I used to get quite disappointed, at first. The fact that people didn’t know what my job was made me feel indignant – how could they don’t know? – and embarrassed at the same time because I, too, didn’t really know how to explain it. I would end up making examples, summarizing at the end with an inglorious “I draw things and get paid for it”. It took me more than two years to come up with a better – yet longer – explanation.
Certainly, I don’t do comics – I tried but it’s not for me, at least for now. I work with graphics sometimes but in a different – and most of the time messier – way than a classic graphic designer. If you come to me for a logo I will probably start drawing, using colored pencils, painting. And the result will have my own style. Am I “someone who draws” then? Yes, I am, but not just that.
I think – and here I would love to hear your opinion – an illustrator is a person who tells something with images using a unique style.
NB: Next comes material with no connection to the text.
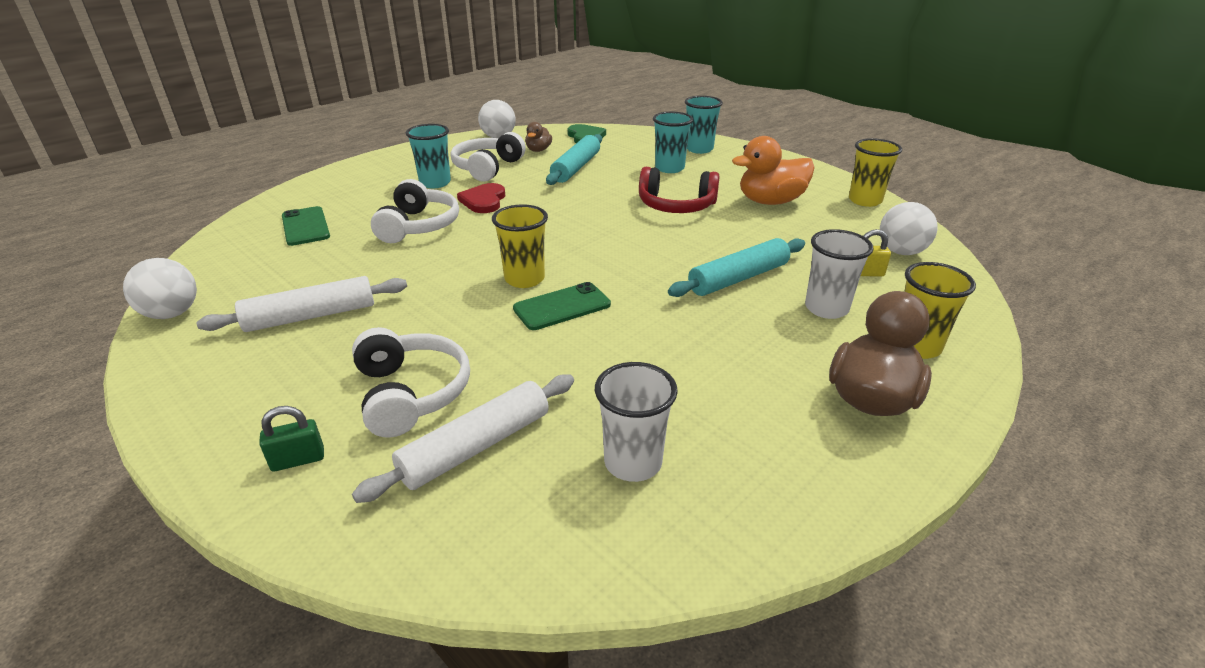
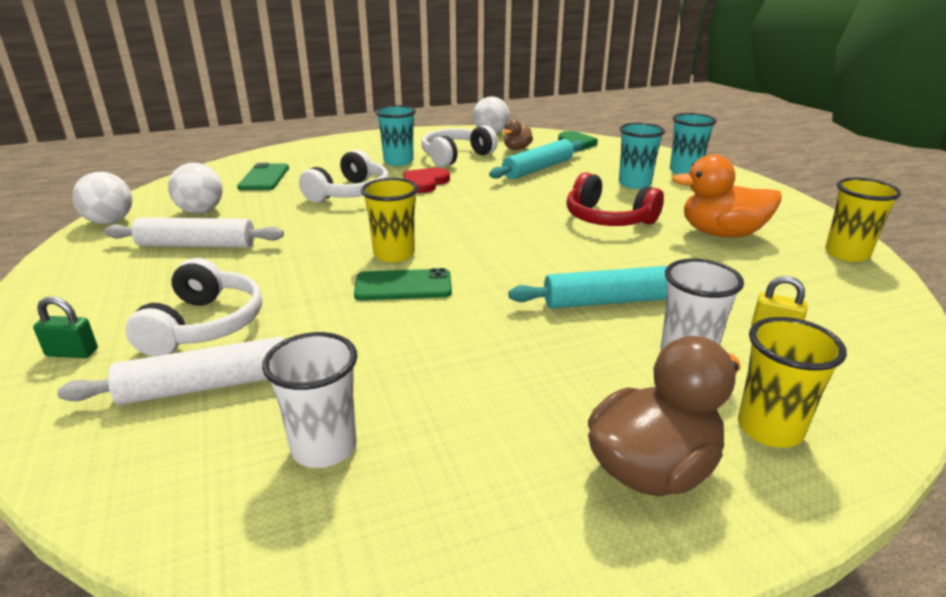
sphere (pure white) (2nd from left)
It doesn’t matter whether it’s a drawing, a paper-cut, whether it’s a figurative or an abstract work. What matters is it says something and that everybody can understand it.
Maybe you didn’t need this distinction in order to work well, but I did. I struggled so much and for such a long time to stop focusing on the technique – or the style – I was using rather than on what I wanted to say. I was so concentrated on making a “pretty drawing” that I almost lost track of what it really meant being an illustrator for me.
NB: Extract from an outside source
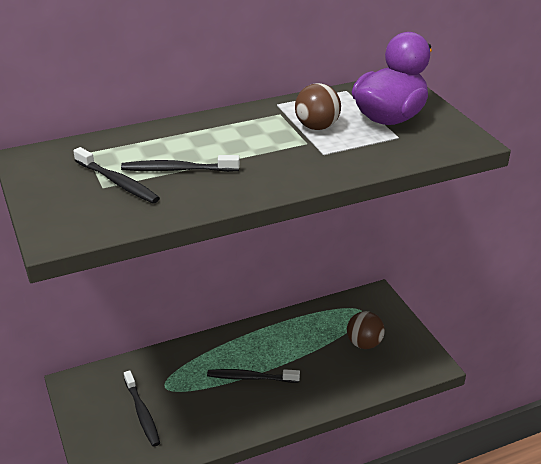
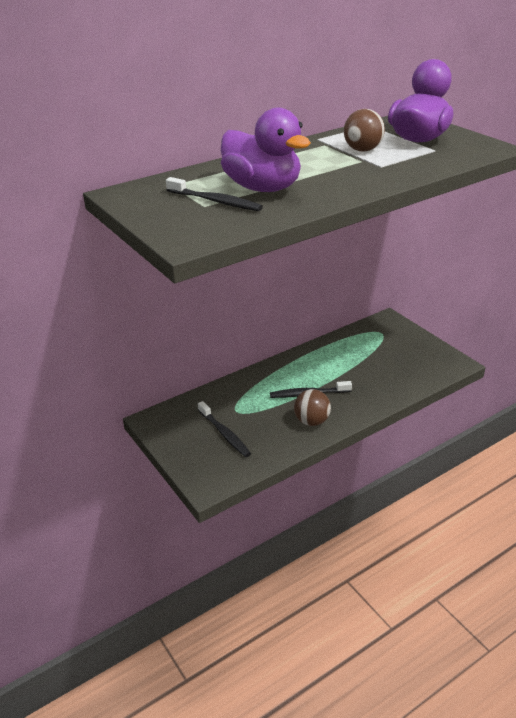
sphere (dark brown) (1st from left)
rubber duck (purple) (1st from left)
When four years ago I enrolled in an illustration school in Rome I felt partly the urge to learn how to express myself in a satisfying way – I was unhappy with my job as a journalist – and partly the will to develop my artistic skills – if I had any. I spent the following three years focusing on the latter goal, trying to make up all the technical skills as fastest as I could. It turned out it was impossible. I learned the basis, became good in what I liked most – pencils, graphite, botanical drawing – failed at a lot of other things. That’s why I say I’m not good at drawing. What I mean is I’m not “academically” good. But I understood, at last, that that doesn’t mean I can’t be an illustrator.
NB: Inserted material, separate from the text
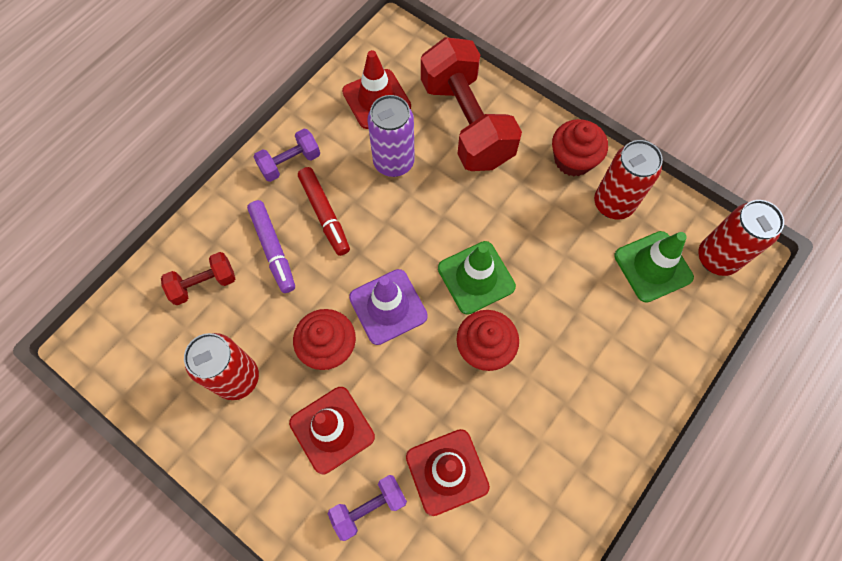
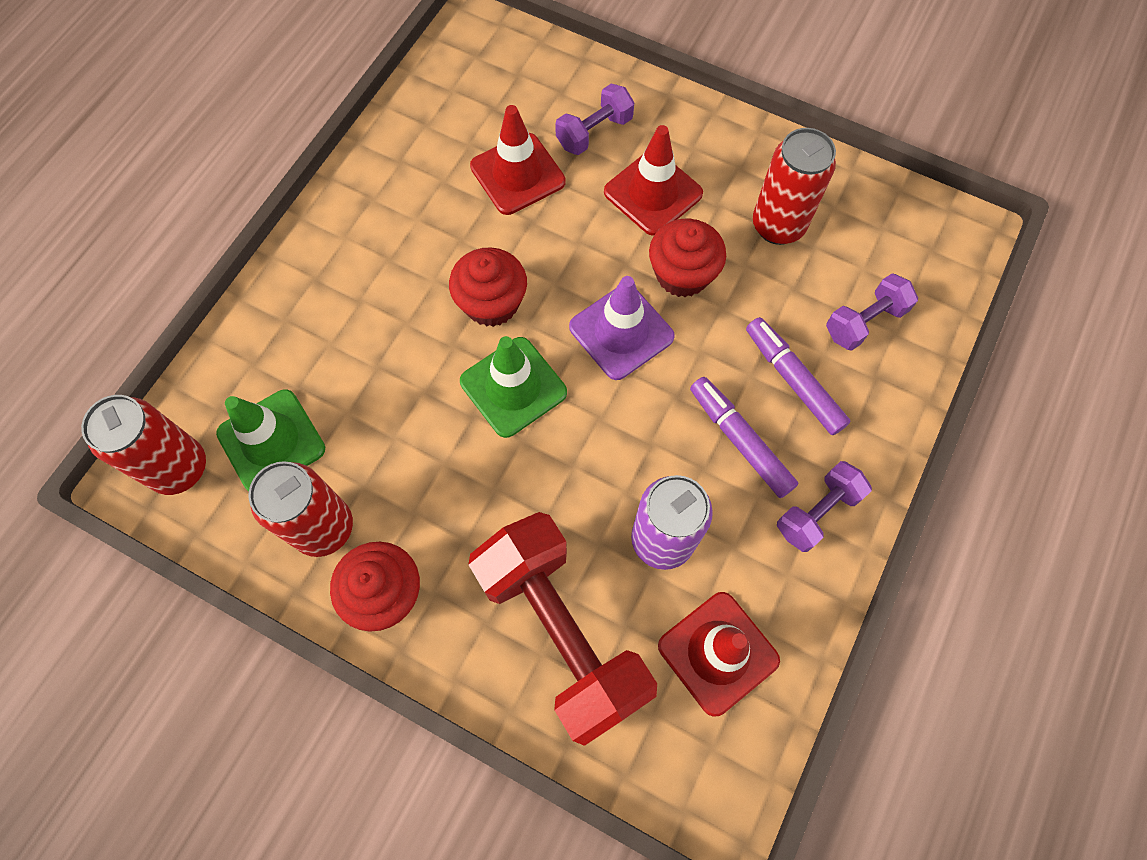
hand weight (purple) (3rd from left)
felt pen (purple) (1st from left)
It’s now been some months I have allowed myself not to be technically great at everything. Admitting my limits has actually been the first step to enjoy what I’m doing and to focus on the other goal: expressing myself. As a student who’s always got top grades in every subject, it feels relieving to know I can live with my gaps. I start thinking they might transform into strengths. This is where I am at right now.
A few notes:
- the images of this post are from the book “Little Blue and Little Yellow” by Italian author Leo Lionni, in my opinion one of the best examples that illustrating doesn’t necessarily mean drawing (photos are mine);
- the first person I heard saying she transformed her limits into strength is Olimpia Zagnoli;
- speaking of unique style check Brian Rea‘s website, a hymn to non-academical drawing and joyful freedom of expression.